Lesson 8 — Shared memory & barriers
So far every thread has read directly from global memory (the large buffers uploaded from the CPU). Global memory is relatively slow because each access crosses the full GPU memory bus. Most GPUs also expose a much faster scratchpad: shared memory (called workgroup-local memory in WebGPU/WGSL). A block of threads can load data into shared memory once and then read it many times at near-zero cost.
The pattern used in almost every tiled GPU algorithm is:
- All threads in a workgroup load their element from global memory into a shared array.
- Call
block_barrier ()— this is a synchronisation barrier. Every thread in the workgroup stops here until all threads have finished their load. Without it, some threads might read stale values from shared memory written by a slower neighbour. - Now every thread can safely read any element of the shared array — guaranteed to be fully populated — and write the result to global memory.

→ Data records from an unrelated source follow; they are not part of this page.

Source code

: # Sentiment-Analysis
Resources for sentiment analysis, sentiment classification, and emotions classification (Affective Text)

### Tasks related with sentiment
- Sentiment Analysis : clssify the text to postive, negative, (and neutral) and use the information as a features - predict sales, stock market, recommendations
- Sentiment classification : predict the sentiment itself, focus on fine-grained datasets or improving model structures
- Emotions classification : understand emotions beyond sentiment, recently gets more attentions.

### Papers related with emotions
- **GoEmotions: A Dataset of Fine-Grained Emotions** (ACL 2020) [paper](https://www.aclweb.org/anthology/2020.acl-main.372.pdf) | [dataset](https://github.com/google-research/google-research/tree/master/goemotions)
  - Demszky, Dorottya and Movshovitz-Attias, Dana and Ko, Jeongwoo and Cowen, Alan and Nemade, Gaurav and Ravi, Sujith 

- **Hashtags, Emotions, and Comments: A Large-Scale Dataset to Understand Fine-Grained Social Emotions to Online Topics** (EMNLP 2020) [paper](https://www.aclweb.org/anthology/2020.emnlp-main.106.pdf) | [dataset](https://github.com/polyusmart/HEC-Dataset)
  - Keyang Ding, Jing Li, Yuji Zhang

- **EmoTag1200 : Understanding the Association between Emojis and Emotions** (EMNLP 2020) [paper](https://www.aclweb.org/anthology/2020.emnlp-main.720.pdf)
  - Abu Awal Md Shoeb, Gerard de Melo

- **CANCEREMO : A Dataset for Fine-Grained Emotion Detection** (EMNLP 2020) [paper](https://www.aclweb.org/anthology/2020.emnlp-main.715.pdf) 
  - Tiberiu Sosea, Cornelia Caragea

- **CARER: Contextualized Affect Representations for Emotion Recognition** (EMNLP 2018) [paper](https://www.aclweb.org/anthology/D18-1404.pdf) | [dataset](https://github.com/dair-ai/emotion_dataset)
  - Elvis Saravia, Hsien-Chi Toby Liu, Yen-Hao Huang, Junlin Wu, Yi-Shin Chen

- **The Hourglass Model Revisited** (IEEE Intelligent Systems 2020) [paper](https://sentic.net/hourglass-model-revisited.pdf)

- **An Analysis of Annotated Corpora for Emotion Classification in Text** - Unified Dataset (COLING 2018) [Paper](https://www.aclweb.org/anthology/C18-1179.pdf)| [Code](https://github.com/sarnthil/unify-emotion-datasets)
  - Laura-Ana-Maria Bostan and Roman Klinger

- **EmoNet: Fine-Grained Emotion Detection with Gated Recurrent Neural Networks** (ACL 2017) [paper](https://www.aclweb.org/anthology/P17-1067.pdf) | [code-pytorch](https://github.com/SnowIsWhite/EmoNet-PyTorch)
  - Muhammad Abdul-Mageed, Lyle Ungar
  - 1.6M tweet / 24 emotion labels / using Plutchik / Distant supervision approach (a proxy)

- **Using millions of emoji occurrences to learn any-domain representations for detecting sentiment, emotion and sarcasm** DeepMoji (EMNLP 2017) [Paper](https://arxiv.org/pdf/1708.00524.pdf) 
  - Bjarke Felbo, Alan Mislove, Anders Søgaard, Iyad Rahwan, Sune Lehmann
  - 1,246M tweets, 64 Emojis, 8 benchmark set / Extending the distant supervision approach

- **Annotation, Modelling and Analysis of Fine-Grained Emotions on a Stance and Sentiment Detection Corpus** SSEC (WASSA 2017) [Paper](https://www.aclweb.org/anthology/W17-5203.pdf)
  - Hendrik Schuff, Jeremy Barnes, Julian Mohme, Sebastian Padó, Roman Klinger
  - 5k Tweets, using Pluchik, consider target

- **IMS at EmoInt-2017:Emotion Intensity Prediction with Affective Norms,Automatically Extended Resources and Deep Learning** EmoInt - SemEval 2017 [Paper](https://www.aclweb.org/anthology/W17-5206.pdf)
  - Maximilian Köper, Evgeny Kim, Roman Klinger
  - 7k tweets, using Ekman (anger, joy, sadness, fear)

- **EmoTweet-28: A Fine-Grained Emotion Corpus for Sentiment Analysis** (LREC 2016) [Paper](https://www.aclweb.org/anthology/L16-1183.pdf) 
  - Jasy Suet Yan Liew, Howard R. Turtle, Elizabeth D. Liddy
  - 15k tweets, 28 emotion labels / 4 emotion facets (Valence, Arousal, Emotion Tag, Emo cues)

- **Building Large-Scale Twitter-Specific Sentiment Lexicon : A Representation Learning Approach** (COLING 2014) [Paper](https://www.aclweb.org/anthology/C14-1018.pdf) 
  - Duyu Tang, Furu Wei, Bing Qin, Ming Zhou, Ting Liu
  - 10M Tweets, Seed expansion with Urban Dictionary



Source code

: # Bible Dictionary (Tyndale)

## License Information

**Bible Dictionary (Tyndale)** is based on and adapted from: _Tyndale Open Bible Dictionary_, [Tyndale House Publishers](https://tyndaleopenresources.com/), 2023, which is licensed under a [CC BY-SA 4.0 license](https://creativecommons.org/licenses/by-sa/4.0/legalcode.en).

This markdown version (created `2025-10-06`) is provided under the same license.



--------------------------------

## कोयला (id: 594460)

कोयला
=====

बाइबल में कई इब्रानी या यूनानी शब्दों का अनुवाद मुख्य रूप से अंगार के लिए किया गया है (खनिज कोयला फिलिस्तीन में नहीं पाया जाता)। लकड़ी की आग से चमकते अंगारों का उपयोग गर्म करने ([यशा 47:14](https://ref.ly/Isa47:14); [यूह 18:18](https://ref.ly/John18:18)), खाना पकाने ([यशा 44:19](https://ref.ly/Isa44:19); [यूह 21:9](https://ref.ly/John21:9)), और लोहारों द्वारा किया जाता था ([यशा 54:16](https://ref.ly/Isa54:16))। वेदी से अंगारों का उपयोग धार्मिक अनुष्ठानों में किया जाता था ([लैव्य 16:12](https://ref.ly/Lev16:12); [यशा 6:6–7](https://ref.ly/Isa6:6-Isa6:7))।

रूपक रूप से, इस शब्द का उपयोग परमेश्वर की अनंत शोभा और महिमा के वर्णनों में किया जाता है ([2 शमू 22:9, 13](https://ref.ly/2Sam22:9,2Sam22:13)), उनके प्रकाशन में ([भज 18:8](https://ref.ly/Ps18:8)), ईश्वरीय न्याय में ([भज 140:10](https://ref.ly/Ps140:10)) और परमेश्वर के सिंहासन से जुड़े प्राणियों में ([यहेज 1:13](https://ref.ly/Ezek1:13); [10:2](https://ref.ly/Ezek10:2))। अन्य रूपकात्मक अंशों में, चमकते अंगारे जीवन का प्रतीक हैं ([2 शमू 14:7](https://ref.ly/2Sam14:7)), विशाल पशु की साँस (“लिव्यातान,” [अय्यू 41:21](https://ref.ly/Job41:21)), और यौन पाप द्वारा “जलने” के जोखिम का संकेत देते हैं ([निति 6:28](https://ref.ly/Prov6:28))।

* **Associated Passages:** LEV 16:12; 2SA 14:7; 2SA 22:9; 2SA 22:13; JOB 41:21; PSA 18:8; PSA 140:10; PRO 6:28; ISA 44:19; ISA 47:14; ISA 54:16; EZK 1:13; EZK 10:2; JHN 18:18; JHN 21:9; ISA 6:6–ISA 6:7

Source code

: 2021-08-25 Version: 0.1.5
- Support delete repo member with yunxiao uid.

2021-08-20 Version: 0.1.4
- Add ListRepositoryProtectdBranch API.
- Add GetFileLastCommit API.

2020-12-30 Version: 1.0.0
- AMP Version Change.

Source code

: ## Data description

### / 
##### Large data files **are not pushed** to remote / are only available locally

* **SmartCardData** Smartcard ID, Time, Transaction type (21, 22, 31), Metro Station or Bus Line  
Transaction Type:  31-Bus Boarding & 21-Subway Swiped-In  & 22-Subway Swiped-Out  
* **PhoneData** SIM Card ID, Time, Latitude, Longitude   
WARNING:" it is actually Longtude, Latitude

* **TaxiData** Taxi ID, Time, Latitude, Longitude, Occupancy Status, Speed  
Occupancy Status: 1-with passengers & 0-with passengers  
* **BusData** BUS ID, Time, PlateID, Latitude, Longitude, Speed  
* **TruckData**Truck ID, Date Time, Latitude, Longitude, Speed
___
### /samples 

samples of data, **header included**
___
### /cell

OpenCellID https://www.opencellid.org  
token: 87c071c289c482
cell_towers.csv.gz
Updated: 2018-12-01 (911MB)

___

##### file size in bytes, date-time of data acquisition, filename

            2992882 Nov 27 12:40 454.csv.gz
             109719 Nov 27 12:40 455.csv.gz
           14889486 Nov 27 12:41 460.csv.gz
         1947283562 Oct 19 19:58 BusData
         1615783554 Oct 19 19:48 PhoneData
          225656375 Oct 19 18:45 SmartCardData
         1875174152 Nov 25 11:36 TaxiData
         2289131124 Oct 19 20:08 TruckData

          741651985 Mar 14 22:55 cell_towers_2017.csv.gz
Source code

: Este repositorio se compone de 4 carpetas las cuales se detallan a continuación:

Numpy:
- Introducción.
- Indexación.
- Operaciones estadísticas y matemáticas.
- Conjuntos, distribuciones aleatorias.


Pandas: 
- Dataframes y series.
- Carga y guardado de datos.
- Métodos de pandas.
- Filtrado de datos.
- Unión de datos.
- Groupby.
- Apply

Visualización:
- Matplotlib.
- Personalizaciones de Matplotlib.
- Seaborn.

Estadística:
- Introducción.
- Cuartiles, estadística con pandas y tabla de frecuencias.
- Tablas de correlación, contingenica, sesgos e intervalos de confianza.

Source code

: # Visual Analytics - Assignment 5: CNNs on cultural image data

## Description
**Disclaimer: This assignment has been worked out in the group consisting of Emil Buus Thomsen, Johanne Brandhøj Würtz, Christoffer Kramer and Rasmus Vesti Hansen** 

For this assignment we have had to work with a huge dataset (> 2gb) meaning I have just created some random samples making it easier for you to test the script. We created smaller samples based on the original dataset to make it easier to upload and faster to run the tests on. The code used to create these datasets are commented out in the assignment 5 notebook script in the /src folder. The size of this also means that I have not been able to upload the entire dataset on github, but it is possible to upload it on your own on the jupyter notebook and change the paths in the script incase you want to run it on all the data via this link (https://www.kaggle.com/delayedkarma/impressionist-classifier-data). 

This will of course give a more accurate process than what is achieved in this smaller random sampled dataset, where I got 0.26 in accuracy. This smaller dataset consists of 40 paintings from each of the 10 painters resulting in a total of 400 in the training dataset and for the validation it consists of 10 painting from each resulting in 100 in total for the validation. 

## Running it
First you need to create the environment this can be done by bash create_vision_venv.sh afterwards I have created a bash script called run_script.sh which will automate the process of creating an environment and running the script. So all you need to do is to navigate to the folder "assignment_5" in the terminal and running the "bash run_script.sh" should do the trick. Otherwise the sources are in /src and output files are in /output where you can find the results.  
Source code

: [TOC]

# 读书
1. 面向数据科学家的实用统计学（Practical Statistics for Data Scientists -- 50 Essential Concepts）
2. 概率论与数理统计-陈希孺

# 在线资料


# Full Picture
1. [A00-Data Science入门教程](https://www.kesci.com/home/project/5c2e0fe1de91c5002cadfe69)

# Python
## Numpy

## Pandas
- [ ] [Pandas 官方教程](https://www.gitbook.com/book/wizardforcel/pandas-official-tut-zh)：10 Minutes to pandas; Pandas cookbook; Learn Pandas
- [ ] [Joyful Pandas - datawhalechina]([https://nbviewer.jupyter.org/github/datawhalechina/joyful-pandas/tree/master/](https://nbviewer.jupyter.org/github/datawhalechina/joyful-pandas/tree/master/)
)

In Sarek, shared memory is declared with the
let%shared binding:
let%shared (tile : float32) = ()
The () means “allocate one slot per thread in the
workgroup” (the size comes from the dispatch configuration). The array
is then indexed by thread_idx_x, the local thread
index within the workgroup.
Your task
The kernel below implements a tiled copy: load each
element from input into the shared tile, synchronise, then
write it back to output. One line is missing — the
barrier between the load and the store. Replace the placeholder
(* TODO: add a barrier here *) () with
block_barrier (), then click
Run on my GPU.
Hint: avoid naming variables gid in kernels —
the WGSL backend reserves that name for the built-in; use
global_thread_id directly.
Fill in the TODO and click "Run on my GPU".
Hint
Replace (* TODO: add a barrier here *) () with
block_barrier (). The barrier takes a unit argument
(()) and returns unit — it fits directly as a
statement in a semicolon-separated sequence.
After the fix the key lines read:
tile.(thread_idx_x) <- input.(global_thread_id) ; block_barrier () ; output.(global_thread_id) <- tile.(thread_idx_x)
Why does this matter?
Without the barrier, thread 0 might reach the store
output.(global_thread_id) <- tile.(thread_idx_x)
before thread 1 has finished writing its slot into tile.
In a more complex tiled algorithm where threads exchange data through
shared memory (e.g. tiled matrix multiplication or tree reduction),
reading a neighbour’s slot before it is written yields a race
condition. The barrier eliminates this by guaranteeing that all writes
to shared memory have completed before any read can proceed.
In this tiled-copy lesson each thread reads back only its own slot, so the barrier is technically redundant for correctness here — but inserting it is the habit that makes real tiled algorithms safe.